# Francis Francis X2 (mk ii) converted to ground coffee.



## HizerKite (Feb 25, 2011)

Am going to be selling a Francis Francis X2 (2nd generation) soon but thought I'd get opinions as to its value. I have totally rebuilt the machine including replacing 2 of the elements and 2 of the temp gauges. I have converted it from Illy 'iperespresso' capsules only to ground coffee, I did one a couple of years ago and it was used for 15 months in a cafe producing around 50 cups per day so I know the conversion works.

I have lots of before and after photos also.

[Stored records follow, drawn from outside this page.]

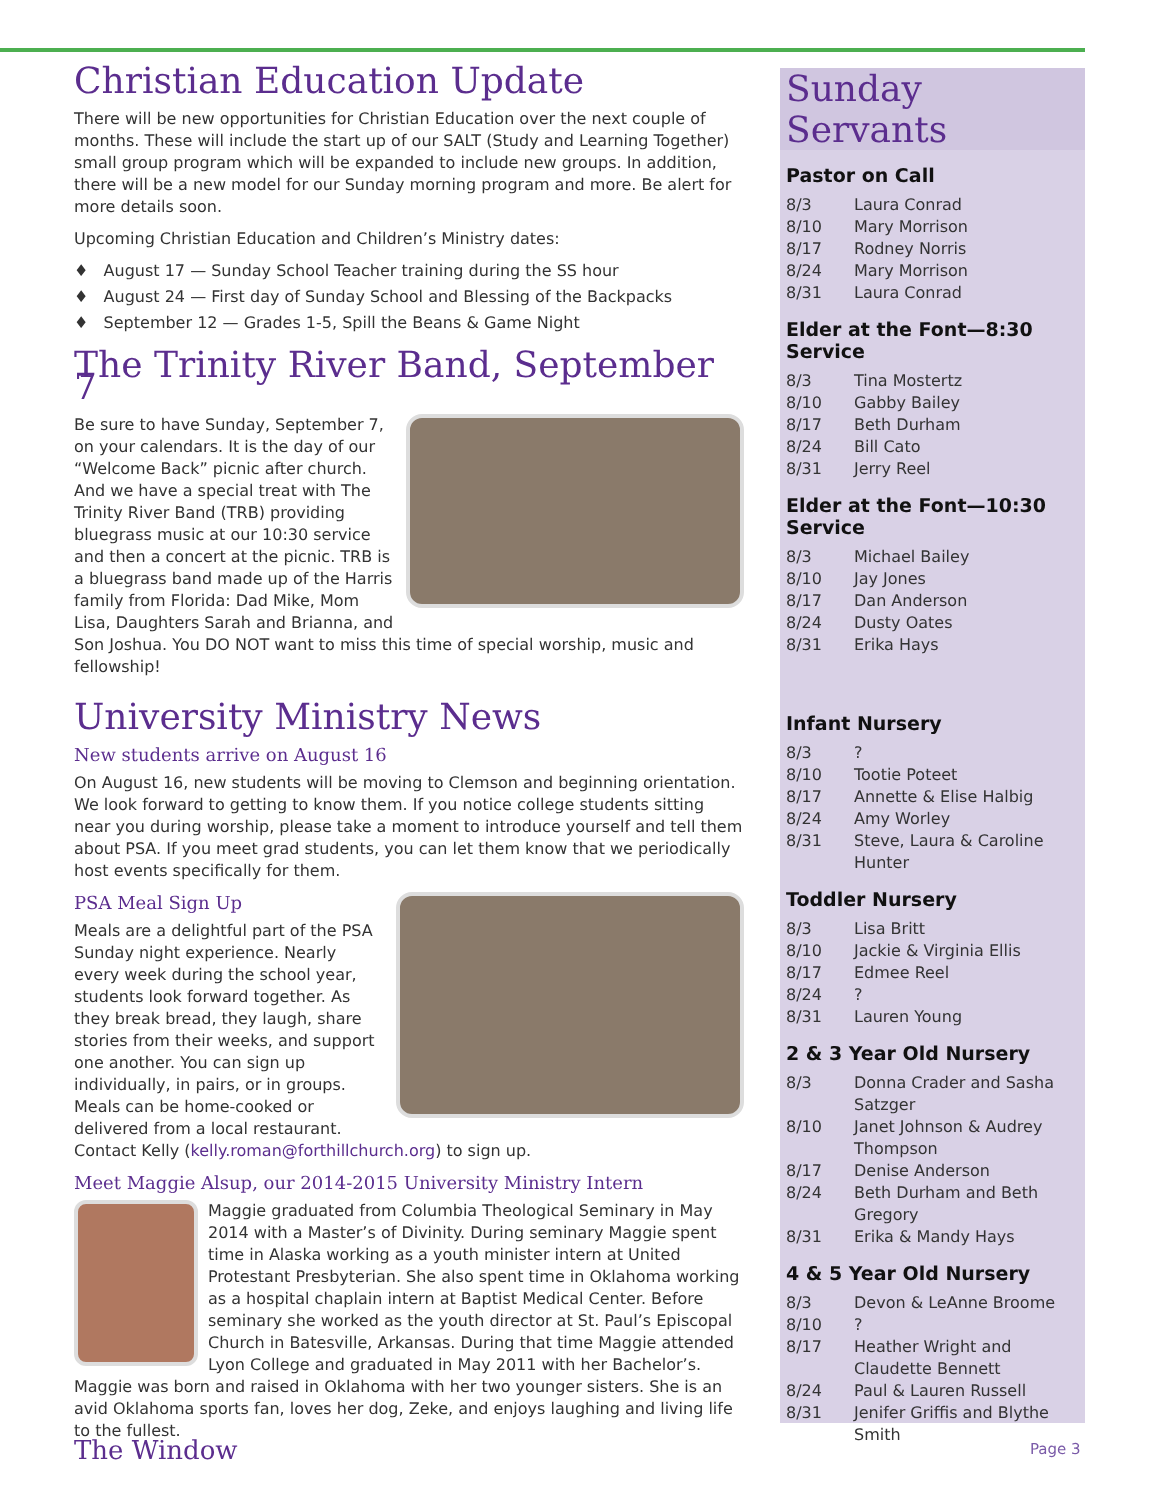Christian Education Update
There will be new opportunities for Christian Education over the next couple of months. These will include the start up of our SALT (Study and Learning Together) small group program which will be expanded to include new groups. In addition, there will be a new model for our Sunday morning program and more. Be alert for more details soon.
Upcoming Christian Education and Children’s Ministry dates:
♦ August 17 — Sunday School Teacher training during the SS hour
♦ August 24 — First day of Sunday School and Blessing of the Backpacks
♦ September 12 — Grades 1-5, Spill the Beans & Game Night
The Trinity River Band, September 7
Be sure to have Sunday, September 7, on your calendars. It is the day of our “Welcome Back” picnic after church. And we have a special treat with The Trinity River Band (TRB) providing bluegrass music at our 10:30 service and then a concert at the picnic. TRB is a bluegrass band made up of the Harris family from Florida: Dad Mike, Mom Lisa, Daughters Sarah and Brianna, and Son Joshua. You DO NOT want to miss this time of special worship, music and fellowship!
University Ministry News
New students arrive on August 16
On August 16, new students will be moving to Clemson and beginning orientation. We look forward to getting to know them. If you notice college students sitting near you during worship, please take a moment to introduce yourself and tell them about PSA. If you meet grad students, you can let them know that we periodically host events specifically for them.
PSA Meal Sign Up
Meals are a delightful part of the PSA Sunday night experience. Nearly every week during the school year, students look forward together. As they break bread, they laugh, share stories from their weeks, and support one another. You can sign up individually, in pairs, or in groups. Meals can be home-cooked or delivered from a local restaurant. Contact Kelly (kelly.roman@forthillchurch.org) to sign up.
Meet Maggie Alsup, our 2014-2015 University Ministry Intern
Maggie graduated from Columbia Theological Seminary in May 2014 with a Master’s of Divinity. During seminary Maggie spent time in Alaska working as a youth minister intern at United Protestant Presbyterian. She also spent time in Oklahoma working as a hospital chaplain intern at Baptist Medical Center. Before seminary she worked as the youth director at St. Paul’s Episcopal Church in Batesville, Arkansas. During that time Maggie attended Lyon College and graduated in May 2011 with her Bachelor’s. Maggie was born and raised in Oklahoma with her two younger sisters. She is an avid Oklahoma sports fan, loves her dog, Zeke, and enjoys laughing and living life to the fullest.
Sunday Servants
Pastor on Call
8/3 Laura Conrad
8/10 Mary Morrison
8/17 Rodney Norris
8/24 Mary Morrison
8/31 Laura Conrad
Elder at the Font—8:30 Service
8/3 Tina Mostertz
8/10 Gabby Bailey
8/17 Beth Durham
8/24 Bill Cato
8/31 Jerry Reel
Elder at the Font—10:30 Service
8/3 Michael Bailey
8/10 Jay Jones
8/17 Dan Anderson
8/24 Dusty Oates
8/31 Erika Hays
Infant Nursery
8/3?
8/10 Tootie Poteet
8/17 Annette & Elise Halbig
8/24 Amy Worley
8/31 Steve, Laura & Caroline Hunter
Toddler Nursery
8/3 Lisa Britt
8/10 Jackie & Virginia Ellis
8/17 Edmee Reel
8/24?
8/31 Lauren Young
2 & 3 Year Old Nursery
8/3 Donna Crader and Sasha Satzger
8/10 Janet Johnson & Audrey Thompson
8/17 Denise Anderson
8/24 Beth Durham and Beth Gregory
8/31 Erika & Mandy Hays
4 & 5 Year Old Nursery
8/3 Devon & LeAnne Broome
8/10?
8/17 Heather Wright and Claudette Bennett
8/24 Paul & Lauren Russell
8/31 Jenifer Griffis and Blythe Smith
The Window Page 3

There are 2 of these in existence (this and the other I converted) so is fairly rare. I know it's not a real coffee machine but heats up quickly and makes as good a cup of espresso as any other I've used (I've had a few).

Any comments welome.

Richard


----------



## Dylan (Dec 5, 2011)

Is the design of these machines a 'saturated group' (i.e. a boiler affixed directly to the group) with another small boiler feeding both the groups?


----------



## HizerKite (Feb 25, 2011)

Hi, the group is the boiler (the hot water comes directly out of the boiler into the coffee). In this case heated by an 800 watt element. It seems to work and means very fast heat up times as there is also a separate boiler used exclusively for steam with a 1400 watt element. The Francis Francis design has been around for ages and although not the most reliable, seems to work quite well. Just needs a small modification for the newer machines which are designed to work with just capsules.

Regards

Richard


----------



## Dylan (Dec 5, 2011)

I wasn't aware this is what FF did with their machines. Variations of it are now considered an advancement of e61 tech. La Marzocco use a saturated group (albeit of different design) and Sage use a electrically heated and saturated group int heir dual boiler and I think the same or something similar in their smaller machines.

Would be interesting to see if FF's design translates into temp stability.


----------